As to the anti-caking additives, in my experience they seem to have a secondary benefit, the grated cheese we buy seems to take much longer to develop mold than block cheese...

Edwin Santos
08-21-2021, 5:39 PM
463368
The cheese grater attachment in our house gets used a LOT :)

As to the anti-caking additives, in my experience they seem to have a secondary benefit, the grated cheese we buy seems to take much longer to develop mold than block cheese...

While traveling in Europe, I learned that cheese is bordering on religion for the French.
Once a local told me that the difference in the two countries is that cheese in France is alive, whereas cheese in the US is dead.
So dead, they store it in a refrigerated morgue and sell it in a body bag.
He would probably say the anti-caking agent additives are the work of the embalmer. Only the French.

roger wiegand
08-22-2021, 7:39 AM
While traveling in Europe, I learned that cheese is bordering on religion for the French.
Once a local told me that the difference in the two countries is that cheese in France is alive, whereas cheese in the US is dead.
So dead, they store it in a refrigerated morgue and sell it in a body bag.
He would probably say the anti-caking agent additives are the work of the embalmer. Only the French.

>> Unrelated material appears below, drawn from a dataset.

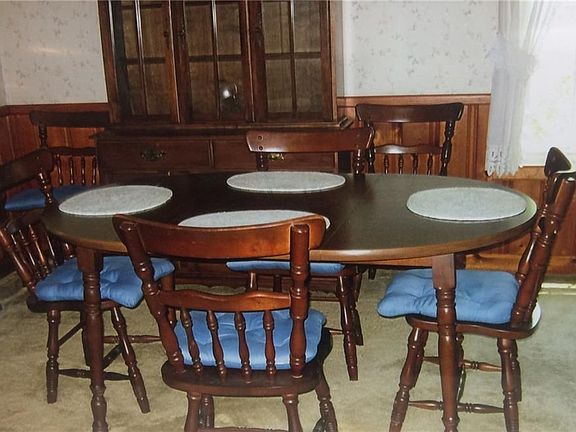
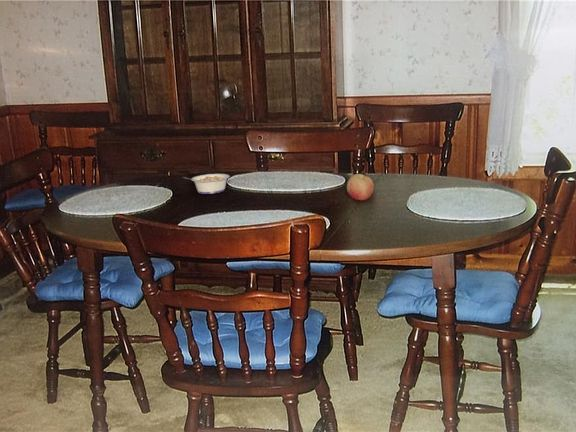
+ fruit [346,173,375,201]
+ legume [182,173,230,195]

That is hilarious! (and, sadly, pretty much true) It is always a wonder to me that we put up with such bad food in this country. It's certainly possible to find wonderful food here, but generally not at the grocery store. It's also certainly possible to find bad food in France or Italy, but you have to seek it out. The food at the gas station/rest stop on the highway outside Rome was better than 95% of the Italian restaurants I've eaten at in the US-- all fresh ingredients, freshly prepared; no pink plastic tomatoes tolerated.

Kev Williams
08-23-2021, 12:20 PM
to me 'wonderful food' is what tastes good. 'Gourmet' food just doesn't do it for me. My 'gourmet food' is a Papa Murphy's Chicago stuffed pizza. ;) -Every day I watch Rachel Ray make some new 'really easy' weird food with a dozen or more ingredients, half of which I don't like, the other half I've never heard of.

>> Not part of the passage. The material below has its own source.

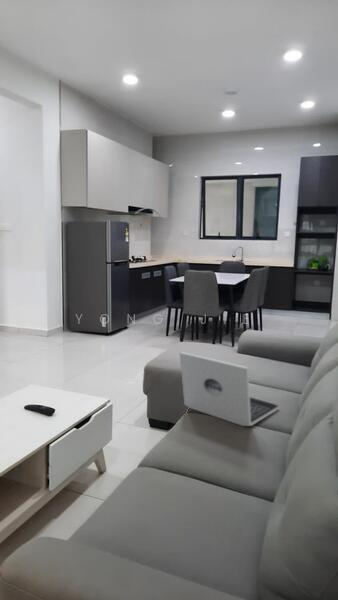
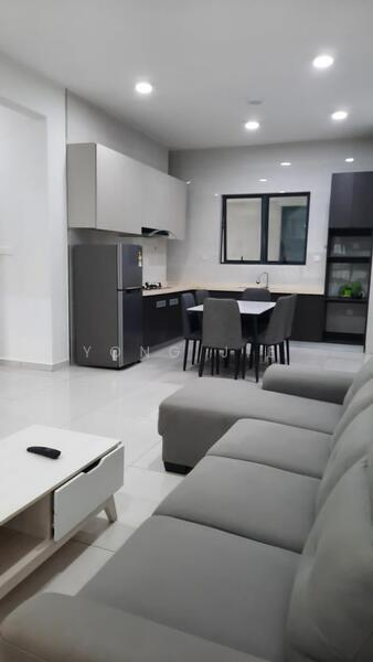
- laptop [179,351,280,427]
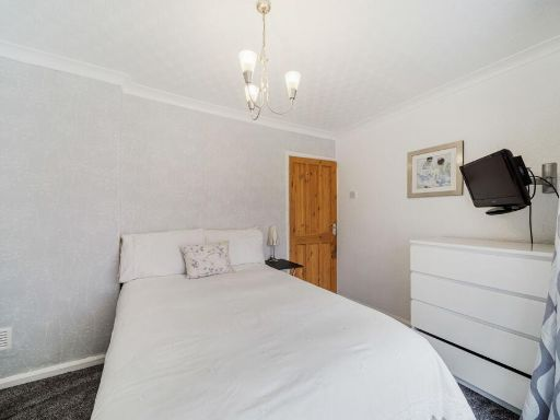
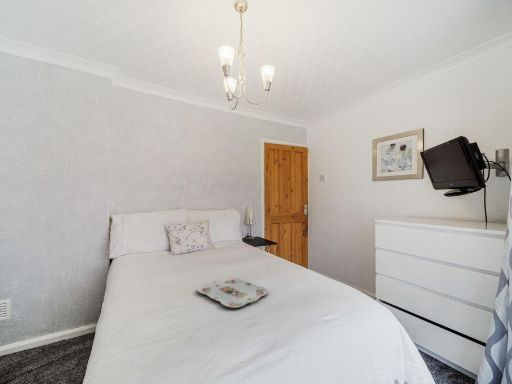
+ serving tray [197,276,269,309]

Two of my favorite things to eat: Minute Rice or elbow macaroni floating in V8 juice, nothing else. :)

Eduard Nemirovsky
08-25-2021, 2:45 PM
Two of my favorite things to eat: Minute Rice or elbow macaroni floating in V8 juice, nothing else. :)
You are easy to please :D
Ed.

Mike Soaper
08-26-2021, 4:40 PM
Regarding cheese for pizza, I've been using Galbani whole milk chunk mozzarella from Bj's, 2lb blocks.